*** Data records Section Begins ***

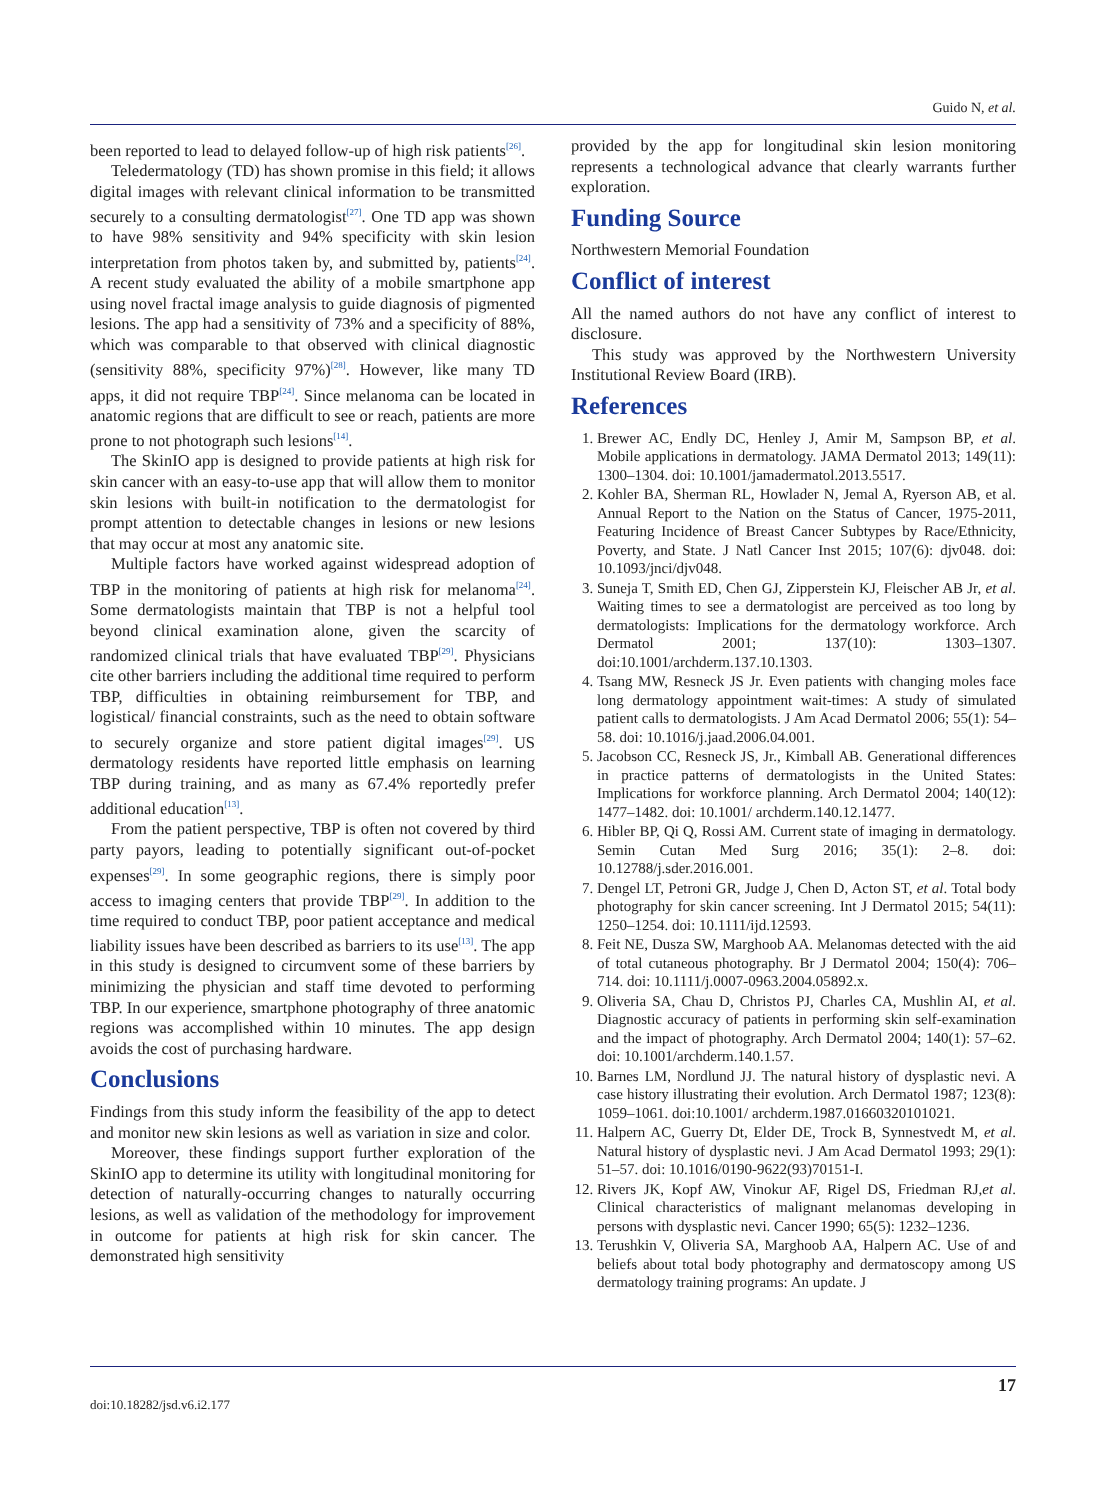Guido N, et al.
been reported to lead to delayed follow-up of high risk patients<sup>[26]</sup>.
Teledermatology (TD) has shown promise in this field; it allows digital images with relevant clinical information to be transmitted securely to a consulting dermatologist<sup>[27]</sup>. One TD app was shown to have 98% sensitivity and 94% specificity with skin lesion interpretation from photos taken by, and submitted by, patients<sup>[24]</sup>. A recent study evaluated the ability of a mobile smartphone app using novel fractal image analysis to guide diagnosis of pigmented lesions. The app had a sensitivity of 73% and a specificity of 88%, which was comparable to that observed with clinical diagnostic (sensitivity 88%, specificity 97%)<sup>[28]</sup>. However, like many TD apps, it did not require TBP<sup>[24]</sup>. Since melanoma can be located in anatomic regions that are difficult to see or reach, patients are more prone to not photograph such lesions<sup>[14]</sup>.
The SkinIO app is designed to provide patients at high risk for skin cancer with an easy-to-use app that will allow them to monitor skin lesions with built-in notification to the dermatologist for prompt attention to detectable changes in lesions or new lesions that may occur at most any anatomic site.
Multiple factors have worked against widespread adoption of TBP in the monitoring of patients at high risk for melanoma<sup>[24]</sup>. Some dermatologists maintain that TBP is not a helpful tool beyond clinical examination alone, given the scarcity of randomized clinical trials that have evaluated TBP<sup>[29]</sup>. Physicians cite other barriers including the additional time required to perform TBP, difficulties in obtaining reimbursement for TBP, and logistical/ financial constraints, such as the need to obtain software to securely organize and store patient digital images<sup>[29]</sup>. US dermatology residents have reported little emphasis on learning TBP during training, and as many as 67.4% reportedly prefer additional education<sup>[13]</sup>.
From the patient perspective, TBP is often not covered by third party payors, leading to potentially significant out-of-pocket expenses<sup>[29]</sup>. In some geographic regions, there is simply poor access to imaging centers that provide TBP<sup>[29]</sup>. In addition to the time required to conduct TBP, poor patient acceptance and medical liability issues have been described as barriers to its use<sup>[13]</sup>. The app in this study is designed to circumvent some of these barriers by minimizing the physician and staff time devoted to performing TBP. In our experience, smartphone photography of three anatomic regions was accomplished within 10 minutes. The app design avoids the cost of purchasing hardware.
Conclusions
Findings from this study inform the feasibility of the app to detect and monitor new skin lesions as well as variation in size and color.
Moreover, these findings support further exploration of the SkinIO app to determine its utility with longitudinal monitoring for detection of naturally-occurring changes to naturally occurring lesions, as well as validation of the methodology for improvement in outcome for patients at high risk for skin cancer. The demonstrated high sensitivity
provided by the app for longitudinal skin lesion monitoring represents a technological advance that clearly warrants further exploration.
Funding Source
Northwestern Memorial Foundation
Conflict of interest
All the named authors do not have any conflict of interest to disclosure.
This study was approved by the Northwestern University Institutional Review Board (IRB).
References
1. Brewer AC, Endly DC, Henley J, Amir M, Sampson BP, et al. Mobile applications in dermatology. JAMA Dermatol 2013; 149(11): 1300–1304. doi: 10.1001/jamadermatol.2013.5517.
2. Kohler BA, Sherman RL, Howlader N, Jemal A, Ryerson AB, et al. Annual Report to the Nation on the Status of Cancer, 1975-2011, Featuring Incidence of Breast Cancer Subtypes by Race/Ethnicity, Poverty, and State. J Natl Cancer Inst 2015; 107(6): djv048. doi: 10.1093/jnci/djv048.
3. Suneja T, Smith ED, Chen GJ, Zipperstein KJ, Fleischer AB Jr, et al. Waiting times to see a dermatologist are perceived as too long by dermatologists: Implications for the dermatology workforce. Arch Dermatol 2001; 137(10): 1303–1307. doi:10.1001/archderm.137.10.1303.
4. Tsang MW, Resneck JS Jr. Even patients with changing moles face long dermatology appointment wait-times: A study of simulated patient calls to dermatologists. J Am Acad Dermatol 2006; 55(1): 54–58. doi: 10.1016/j.jaad.2006.04.001.
5. Jacobson CC, Resneck JS, Jr., Kimball AB. Generational differences in practice patterns of dermatologists in the United States: Implications for workforce planning. Arch Dermatol 2004; 140(12): 1477–1482. doi: 10.1001/ archderm.140.12.1477.
6. Hibler BP, Qi Q, Rossi AM. Current state of imaging in dermatology. Semin Cutan Med Surg 2016; 35(1): 2–8. doi: 10.12788/j.sder.2016.001.
7. Dengel LT, Petroni GR, Judge J, Chen D, Acton ST, et al. Total body photography for skin cancer screening. Int J Dermatol 2015; 54(11): 1250–1254. doi: 10.1111/ijd.12593.
8. Feit NE, Dusza SW, Marghoob AA. Melanomas detected with the aid of total cutaneous photography. Br J Dermatol 2004; 150(4): 706–714. doi: 10.1111/j.0007-0963.2004.05892.x.
9. Oliveria SA, Chau D, Christos PJ, Charles CA, Mushlin AI, et al. Diagnostic accuracy of patients in performing skin self-examination and the impact of photography. Arch Dermatol 2004; 140(1): 57–62. doi: 10.1001/archderm.140.1.57.
10. Barnes LM, Nordlund JJ. The natural history of dysplastic nevi. A case history illustrating their evolution. Arch Dermatol 1987; 123(8): 1059–1061. doi:10.1001/ archderm.1987.01660320101021.
11. Halpern AC, Guerry Dt, Elder DE, Trock B, Synnestvedt M, et al. Natural history of dysplastic nevi. J Am Acad Dermatol 1993; 29(1): 51–57. doi: 10.1016/0190-9622(93)70151-I.
12. Rivers JK, Kopf AW, Vinokur AF, Rigel DS, Friedman RJ,et al. Clinical characteristics of malignant melanomas developing in persons with dysplastic nevi. Cancer 1990; 65(5): 1232–1236.
13. Terushkin V, Oliveria SA, Marghoob AA, Halpern AC. Use of and beliefs about total body photography and dermatoscopy among US dermatology training programs: An update. J
17
doi:10.18282/jsd.v6.i2.177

*** Data records Section Ends ***

• About this task: From the line containing "10. Barnes LM, Nordlund" down to the last line of the data above, copy every line exactly; leave out all other lines.

• Written solution:
10. Barnes LM, Nordlund JJ. The natural history of dysplastic nevi. A case history illustrating their evolution. Arch Dermatol 1987; 123(8): 1059–1061. doi:10.1001/ archderm.1987.01660320101021.
11. Halpern AC, Guerry Dt, Elder DE, Trock B, Synnestvedt M, et al. Natural history of dysplastic nevi. J Am Acad Dermatol 1993; 29(1): 51–57. doi: 10.1016/0190-9622(93)70151-I.
12. Rivers JK, Kopf AW, Vinokur AF, Rigel DS, Friedman RJ,et al. Clinical characteristics of malignant melanomas developing in persons with dysplastic nevi. Cancer 1990; 65(5): 1232–1236.
13. Terushkin V, Oliveria SA, Marghoob AA, Halpern AC. Use of and beliefs about total body photography and dermatoscopy among US dermatology training programs: An update. J
17
doi:10.18282/jsd.v6.i2.177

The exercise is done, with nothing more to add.